Copy each entry as written.

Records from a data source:
---+---
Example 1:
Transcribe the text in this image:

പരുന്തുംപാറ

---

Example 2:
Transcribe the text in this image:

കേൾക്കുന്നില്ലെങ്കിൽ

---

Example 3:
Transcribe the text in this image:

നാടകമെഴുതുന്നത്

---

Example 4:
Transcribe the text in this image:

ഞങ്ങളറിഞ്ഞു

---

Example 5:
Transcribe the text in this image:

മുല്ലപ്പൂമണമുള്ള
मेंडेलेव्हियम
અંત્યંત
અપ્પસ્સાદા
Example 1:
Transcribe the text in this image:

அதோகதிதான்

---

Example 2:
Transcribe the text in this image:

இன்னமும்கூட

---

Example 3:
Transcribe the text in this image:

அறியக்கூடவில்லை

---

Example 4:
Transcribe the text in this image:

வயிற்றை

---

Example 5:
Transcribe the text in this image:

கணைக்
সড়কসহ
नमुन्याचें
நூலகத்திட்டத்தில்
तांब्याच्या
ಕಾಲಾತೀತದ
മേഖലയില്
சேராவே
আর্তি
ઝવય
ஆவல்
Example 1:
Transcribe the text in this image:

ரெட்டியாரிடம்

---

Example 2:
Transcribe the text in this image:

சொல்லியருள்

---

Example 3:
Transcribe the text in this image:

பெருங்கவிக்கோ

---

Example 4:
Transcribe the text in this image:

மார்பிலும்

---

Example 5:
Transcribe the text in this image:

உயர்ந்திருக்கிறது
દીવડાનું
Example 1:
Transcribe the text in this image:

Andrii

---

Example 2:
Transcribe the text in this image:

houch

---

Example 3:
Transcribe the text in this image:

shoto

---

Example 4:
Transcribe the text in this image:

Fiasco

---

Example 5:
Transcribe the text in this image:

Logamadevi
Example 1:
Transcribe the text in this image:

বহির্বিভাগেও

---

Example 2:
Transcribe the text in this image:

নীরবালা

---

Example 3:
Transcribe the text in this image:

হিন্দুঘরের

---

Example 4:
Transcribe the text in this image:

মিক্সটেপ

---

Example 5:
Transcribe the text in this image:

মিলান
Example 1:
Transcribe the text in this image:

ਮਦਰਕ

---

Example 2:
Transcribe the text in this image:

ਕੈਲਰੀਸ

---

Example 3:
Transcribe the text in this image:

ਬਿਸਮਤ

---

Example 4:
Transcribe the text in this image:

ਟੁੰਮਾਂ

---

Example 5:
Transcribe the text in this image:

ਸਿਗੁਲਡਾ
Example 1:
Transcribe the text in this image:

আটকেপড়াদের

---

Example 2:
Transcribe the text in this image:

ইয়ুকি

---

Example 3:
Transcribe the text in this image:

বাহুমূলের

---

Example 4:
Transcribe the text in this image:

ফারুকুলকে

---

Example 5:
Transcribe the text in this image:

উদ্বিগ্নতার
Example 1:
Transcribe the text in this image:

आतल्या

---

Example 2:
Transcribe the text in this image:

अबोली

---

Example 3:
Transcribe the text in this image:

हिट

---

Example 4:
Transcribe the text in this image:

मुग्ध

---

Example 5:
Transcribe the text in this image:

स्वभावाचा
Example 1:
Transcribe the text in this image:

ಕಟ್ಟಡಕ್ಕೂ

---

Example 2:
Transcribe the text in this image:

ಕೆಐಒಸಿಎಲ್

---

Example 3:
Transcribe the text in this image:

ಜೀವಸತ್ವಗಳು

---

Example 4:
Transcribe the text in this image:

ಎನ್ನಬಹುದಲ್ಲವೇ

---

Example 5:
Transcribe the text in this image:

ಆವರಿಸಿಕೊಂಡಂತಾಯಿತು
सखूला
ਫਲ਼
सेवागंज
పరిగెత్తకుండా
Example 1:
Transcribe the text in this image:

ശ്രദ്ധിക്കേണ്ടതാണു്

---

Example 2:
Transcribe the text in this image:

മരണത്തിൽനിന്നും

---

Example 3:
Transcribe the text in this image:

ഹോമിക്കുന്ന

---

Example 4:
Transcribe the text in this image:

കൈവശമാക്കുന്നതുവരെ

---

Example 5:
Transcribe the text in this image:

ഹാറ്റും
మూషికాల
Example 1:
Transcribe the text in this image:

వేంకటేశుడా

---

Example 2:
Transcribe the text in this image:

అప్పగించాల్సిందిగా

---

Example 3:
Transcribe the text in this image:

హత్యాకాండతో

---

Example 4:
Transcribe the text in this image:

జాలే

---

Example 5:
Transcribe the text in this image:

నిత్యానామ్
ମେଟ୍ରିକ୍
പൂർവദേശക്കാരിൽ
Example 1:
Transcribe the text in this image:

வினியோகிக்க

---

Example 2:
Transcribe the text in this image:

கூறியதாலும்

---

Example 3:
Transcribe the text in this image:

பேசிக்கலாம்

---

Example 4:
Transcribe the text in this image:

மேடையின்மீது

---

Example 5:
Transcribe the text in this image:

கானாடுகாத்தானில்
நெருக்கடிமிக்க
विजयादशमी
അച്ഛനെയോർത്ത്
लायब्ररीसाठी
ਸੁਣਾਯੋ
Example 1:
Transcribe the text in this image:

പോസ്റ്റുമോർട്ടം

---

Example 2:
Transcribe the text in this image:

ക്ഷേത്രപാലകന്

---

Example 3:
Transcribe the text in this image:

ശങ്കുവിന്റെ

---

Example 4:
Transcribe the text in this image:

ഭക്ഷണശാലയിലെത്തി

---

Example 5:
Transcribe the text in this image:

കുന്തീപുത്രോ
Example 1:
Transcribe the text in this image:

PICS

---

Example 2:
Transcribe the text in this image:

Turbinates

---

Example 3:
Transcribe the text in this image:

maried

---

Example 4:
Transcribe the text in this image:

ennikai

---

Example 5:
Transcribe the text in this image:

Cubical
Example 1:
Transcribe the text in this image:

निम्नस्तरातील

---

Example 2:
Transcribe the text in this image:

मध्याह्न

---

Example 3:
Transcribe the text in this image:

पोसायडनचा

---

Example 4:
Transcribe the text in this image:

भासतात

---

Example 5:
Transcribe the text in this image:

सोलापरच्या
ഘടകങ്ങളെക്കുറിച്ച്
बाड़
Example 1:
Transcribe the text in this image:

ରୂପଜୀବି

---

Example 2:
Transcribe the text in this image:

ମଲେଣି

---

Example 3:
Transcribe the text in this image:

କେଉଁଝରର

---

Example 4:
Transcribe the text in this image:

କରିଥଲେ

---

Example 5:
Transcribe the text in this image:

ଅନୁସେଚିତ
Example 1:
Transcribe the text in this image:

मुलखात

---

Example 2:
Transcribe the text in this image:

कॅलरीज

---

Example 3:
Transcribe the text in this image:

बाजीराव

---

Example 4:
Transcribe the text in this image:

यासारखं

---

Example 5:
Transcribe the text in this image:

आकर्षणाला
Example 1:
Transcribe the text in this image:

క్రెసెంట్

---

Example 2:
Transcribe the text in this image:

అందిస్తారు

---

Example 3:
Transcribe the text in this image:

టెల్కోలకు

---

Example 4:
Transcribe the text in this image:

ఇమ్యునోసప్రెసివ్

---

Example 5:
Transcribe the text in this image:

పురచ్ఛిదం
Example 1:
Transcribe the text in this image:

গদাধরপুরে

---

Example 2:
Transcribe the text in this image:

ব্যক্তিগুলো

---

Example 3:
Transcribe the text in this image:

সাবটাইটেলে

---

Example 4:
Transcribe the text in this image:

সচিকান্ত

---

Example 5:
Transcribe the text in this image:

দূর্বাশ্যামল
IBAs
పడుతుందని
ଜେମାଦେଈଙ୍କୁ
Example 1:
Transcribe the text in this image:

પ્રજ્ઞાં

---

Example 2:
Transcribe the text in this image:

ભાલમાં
---+---
▶ RESPONSE AREA
Example 1:
Transcribe the text in this image:

പരുന്തുംപാറ

---

Example 2:
Transcribe the text in this image:

കേൾക്കുന്നില്ലെങ്കിൽ

---

Example 3:
Transcribe the text in this image:

നാടകമെഴുതുന്നത്

---

Example 4:
Transcribe the text in this image:

ഞങ്ങളറിഞ്ഞു

---

Example 5:
Transcribe the text in this image:

മുല്ലപ്പൂമണമുള്ള
मेंडेलेव्हियम
અંત્યંત
અપ્પસ્સાદા
Example 1:
Transcribe the text in this image:

அதோகதிதான்

---

Example 2:
Transcribe the text in this image:

இன்னமும்கூட

---

Example 3:
Transcribe the text in this image:

அறியக்கூடவில்லை

---

Example 4:
Transcribe the text in this image:

வயிற்றை

---

Example 5:
Transcribe the text in this image:

கணைக்
সড়কসহ
नमुन्याचें
நூலகத்திட்டத்தில்
तांब्याच्या
ಕಾಲಾತೀತದ
മേഖലയില്
சேராவே
আর্তি
ઝવય
ஆவல்
Example 1:
Transcribe the text in this image:

ரெட்டியாரிடம்

---

Example 2:
Transcribe the text in this image:

சொல்லியருள்

---

Example 3:
Transcribe the text in this image:

பெருங்கவிக்கோ

---

Example 4:
Transcribe the text in this image:

மார்பிலும்

---

Example 5:
Transcribe the text in this image:

உயர்ந்திருக்கிறது
દીવડાનું
Example 1:
Transcribe the text in this image:

Andrii

---

Example 2:
Transcribe the text in this image:

houch

---

Example 3:
Transcribe the text in this image:

shoto

---

Example 4:
Transcribe the text in this image:

Fiasco

---

Example 5:
Transcribe the text in this image:

Logamadevi
Example 1:
Transcribe the text in this image:

বহির্বিভাগেও

---

Example 2:
Transcribe the text in this image:

নীরবালা

---

Example 3:
Transcribe the text in this image:

হিন্দুঘরের

---

Example 4:
Transcribe the text in this image:

মিক্সটেপ

---

Example 5:
Transcribe the text in this image:

মিলান
Example 1:
Transcribe the text in this image:

ਮਦਰਕ

---

Example 2:
Transcribe the text in this image:

ਕੈਲਰੀਸ

---

Example 3:
Transcribe the text in this image:

ਬਿਸਮਤ

---

Example 4:
Transcribe the text in this image:

ਟੁੰਮਾਂ

---

Example 5:
Transcribe the text in this image:

ਸਿਗੁਲਡਾ
Example 1:
Transcribe the text in this image:

আটকেপড়াদের

---

Example 2:
Transcribe the text in this image:

ইয়ুকি

---

Example 3:
Transcribe the text in this image:

বাহুমূলের

---

Example 4:
Transcribe the text in this image:

ফারুকুলকে

---

Example 5:
Transcribe the text in this image:

উদ্বিগ্নতার
Example 1:
Transcribe the text in this image:

आतल्या

---

Example 2:
Transcribe the text in this image:

अबोली

---

Example 3:
Transcribe the text in this image:

हिट

---

Example 4:
Transcribe the text in this image:

मुग्ध

---

Example 5:
Transcribe the text in this image:

स्वभावाचा
Example 1:
Transcribe the text in this image:

ಕಟ್ಟಡಕ್ಕೂ

---

Example 2:
Transcribe the text in this image:

ಕೆಐಒಸಿಎಲ್

---

Example 3:
Transcribe the text in this image:

ಜೀವಸತ್ವಗಳು

---

Example 4:
Transcribe the text in this image:

ಎನ್ನಬಹುದಲ್ಲವೇ

---

Example 5:
Transcribe the text in this image:

ಆವರಿಸಿಕೊಂಡಂತಾಯಿತು
सखूला
ਫਲ਼
सेवागंज
పరిగెత్తకుండా
Example 1:
Transcribe the text in this image:

ശ്രദ്ധിക്കേണ്ടതാണു്

---

Example 2:
Transcribe the text in this image:

മരണത്തിൽനിന്നും

---

Example 3:
Transcribe the text in this image:

ഹോമിക്കുന്ന

---

Example 4:
Transcribe the text in this image:

കൈവശമാക്കുന്നതുവരെ

---

Example 5:
Transcribe the text in this image:

ഹാറ്റും
మూషికాల
Example 1:
Transcribe the text in this image:

వేంకటేశుడా

---

Example 2:
Transcribe the text in this image:

అప్పగించాల్సిందిగా

---

Example 3:
Transcribe the text in this image:

హత్యాకాండతో

---

Example 4:
Transcribe the text in this image:

జాలే

---

Example 5:
Transcribe the text in this image:

నిత్యానామ్
ମେଟ୍ରିକ୍
പൂർവദേശക്കാരിൽ
Example 1:
Transcribe the text in this image:

வினியோகிக்க

---

Example 2:
Transcribe the text in this image:

கூறியதாலும்

---

Example 3:
Transcribe the text in this image:

பேசிக்கலாம்

---

Example 4:
Transcribe the text in this image:

மேடையின்மீது

---

Example 5:
Transcribe the text in this image:

கானாடுகாத்தானில்
நெருக்கடிமிக்க
विजयादशमी
അച്ഛനെയോർത്ത്
लायब्ररीसाठी
ਸੁਣਾਯੋ
Example 1:
Transcribe the text in this image:

പോസ്റ്റുമോർട്ടം

---

Example 2:
Transcribe the text in this image:

ക്ഷേത്രപാലകന്

---

Example 3:
Transcribe the text in this image:

ശങ്കുവിന്റെ

---

Example 4:
Transcribe the text in this image:

ഭക്ഷണശാലയിലെത്തി

---

Example 5:
Transcribe the text in this image:

കുന്തീപുത്രോ
Example 1:
Transcribe the text in this image:

PICS

---

Example 2:
Transcribe the text in this image:

Turbinates

---

Example 3:
Transcribe the text in this image:

maried

---

Example 4:
Transcribe the text in this image:

ennikai

---

Example 5:
Transcribe the text in this image:

Cubical
Example 1:
Transcribe the text in this image:

निम्नस्तरातील

---

Example 2:
Transcribe the text in this image:

मध्याह्न

---

Example 3:
Transcribe the text in this image:

पोसायडनचा

---

Example 4:
Transcribe the text in this image:

भासतात

---

Example 5:
Transcribe the text in this image:

सोलापरच्या
ഘടകങ്ങളെക്കുറിച്ച്
बाड़
Example 1:
Transcribe the text in this image:

ରୂପଜୀବି

---

Example 2:
Transcribe the text in this image:

ମଲେଣି

---

Example 3:
Transcribe the text in this image:

କେଉଁଝରର

---

Example 4:
Transcribe the text in this image:

କରିଥଲେ

---

Example 5:
Transcribe the text in this image:

ଅନୁସେଚିତ
Example 1:
Transcribe the text in this image:

मुलखात

---

Example 2:
Transcribe the text in this image:

कॅलरीज

---

Example 3:
Transcribe the text in this image:

बाजीराव

---

Example 4:
Transcribe the text in this image:

यासारखं

---

Example 5:
Transcribe the text in this image:

आकर्षणाला
Example 1:
Transcribe the text in this image:

క్రెసెంట్

---

Example 2:
Transcribe the text in this image:

అందిస్తారు

---

Example 3:
Transcribe the text in this image:

టెల్కోలకు

---

Example 4:
Transcribe the text in this image:

ఇమ్యునోసప్రెసివ్

---

Example 5:
Transcribe the text in this image:

పురచ్ఛిదం
Example 1:
Transcribe the text in this image:

গদাধরপুরে

---

Example 2:
Transcribe the text in this image:

ব্যক্তিগুলো

---

Example 3:
Transcribe the text in this image:

সাবটাইটেলে

---

Example 4:
Transcribe the text in this image:

সচিকান্ত

---

Example 5:
Transcribe the text in this image:

দূর্বাশ্যামল
IBAs
పడుతుందని
ଜେମାଦେଈଙ୍କୁ
Example 1:
Transcribe the text in this image:

પ્રજ્ઞાં

---

Example 2:
Transcribe the text in this image:

ભાલમાં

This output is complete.